Estimation of the coefficients of a predictor model with spline and possibly parametric components.

Description

Functions that estimate the coefficients of a predictor model involving a spline component and possibly a parametric component applying (Iteratively Re-weighted) Least Squares (IR)LS iteration.

Usage

SplineReg_LM(
  X,
  Y,
  Z = NULL,
  offset = rep(0, length(X)),
  weights = rep(1, length(X)),
  InterKnots,
  n,
  extr = range(X),
  prob = 0.95,
  coefficients = NULL,
  only_pred = FALSE
)

SplineReg_GLM(
  X,
  Y,
  Z,
  offset = rep(0, nobs),
  weights = rep(1, length(X)),
  InterKnots,
  n,
  extr = range(X),
  family,
  mustart,
  inits = NULL,
  etastart = NULL
)

Arguments

X

a numeric vector containing NN sample values of the covariate chosen to enter the spline regression component of the predictor model.

Y

a vector of size NN containing the observed values of the response variable yy.

Z

a design matrix with NN rows containing other covariates selected to enter the parametric component of the predictor model (see formula). If no such covariates are selected, it is set to NULL by default.

offset

a vector of size NN that can be used to specify a fixed covariate to be included in the predictor model avoiding the estimation of its corresponding regression coefficient. In case more than one covariate is fixed, the user should sum the corresponding coordinates of the fixed covariates to produce one common NN-vector of coordinates. The argument offset is particularly useful in Splinereg_GLM if the link function used is not the identity.

weights

an optional vector of ‘prior weights’ to be put on the observations in the fitting process in case the user requires weighted fitting. It is a vector of 1s by default.

InterKnots

a numeric vector containing the locations of the internal knots necessary to compute the B-splines. In GeDS these are the internal knots in a current iteration of stage A.

n

integer value specifying the order of the spline to be evaluated. It should be 2 (linear spline), 3 (quadratic spline) or 4 (cubic spline). Non-integer values will be passed to the function as.integer.

extr

optional numeric vector of 2 elements representing the left-most and right-most limits of the interval embedding the sample values of X. By default equal correspondingly to the smallest and largest values of X.

prob

the confidence level to be used for the confidence bands in the SplineReg_LM fit.
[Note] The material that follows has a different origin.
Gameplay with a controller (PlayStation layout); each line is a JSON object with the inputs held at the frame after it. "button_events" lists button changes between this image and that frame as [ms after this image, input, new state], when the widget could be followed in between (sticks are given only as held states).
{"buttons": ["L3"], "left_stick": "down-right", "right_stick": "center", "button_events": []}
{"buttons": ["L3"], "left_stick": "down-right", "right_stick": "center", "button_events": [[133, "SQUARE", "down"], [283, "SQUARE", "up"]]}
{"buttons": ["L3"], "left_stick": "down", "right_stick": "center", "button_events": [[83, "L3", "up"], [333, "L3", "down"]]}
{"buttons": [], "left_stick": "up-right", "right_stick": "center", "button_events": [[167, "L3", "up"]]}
See details below.

coefficients

optional vector of spline coefficients. If provided, SplineReg computes only the corresponding predicted values.

only_pred

logical, if TRUE only Theta, Predicted, Residuals and RSS will be computed.

family

a description of the error distribution and link function to be used in the model. This can be a character string naming a family function, a family function or the result of a call to a family function. See family for details of family functions.

mustart

initial values for the vector of means in the IRLS estimation. Must be a vector of length NN.

inits

a numeric vector of length length(InterKnots) + n + NCOL(Z) providing initial values for the coefficients, to be used in the IRLS estimation (alternative to providing the mustart vector).

etastart

initial values for the predictor in the IRLS estimation (alternative to providing either inits or mustart). Must be a vector of length NN.

Details

The functions estimate the coefficients of a predictor model with a spline component (and possibly a parametric component) for a given, fixed order and vector of knots of the spline and a specified distribution of the response variable (from the Exponential Family). The functions SplineReg_LM and SplineReg_GLM are based correspondingly on LS and IRLS and used correspondingly in NGeDS and GGeDS, to estimate the coefficients of the final GeDS fits of stage B, after their knots have been positioned to coincide with the Greville abscissas of the knots of the linear fit from stage A (see Dimitrova et al. 2023). Additional inference related quantities are also computed (see Value below). The function SplineReg_GLM is also used to estimate the coefficients of the linear GeDS fit of stage A within GGeDS, whereas in NGeDS this estimation is performed internally leading to faster R code.

In addition SplineReg_LM computes some useful quantities among which confidence intervals and the Control Polygon (see Section 2 of Kaishev et al. 2016).

The confidence intervals contained in the output slot NCI are approximate local bands obtained considering the knots as fixed constants. Hence the columns of the design matrix are seen as covariates and standard methodology relying on the se.fit option of predict.lm or predict.glm is used. In the ACI slot, asymptotic confidence intervals are provided, following Kaishev et al (2006). If the variance matrix is singular the Moore-Penrose pseudo-inverse is computed instead.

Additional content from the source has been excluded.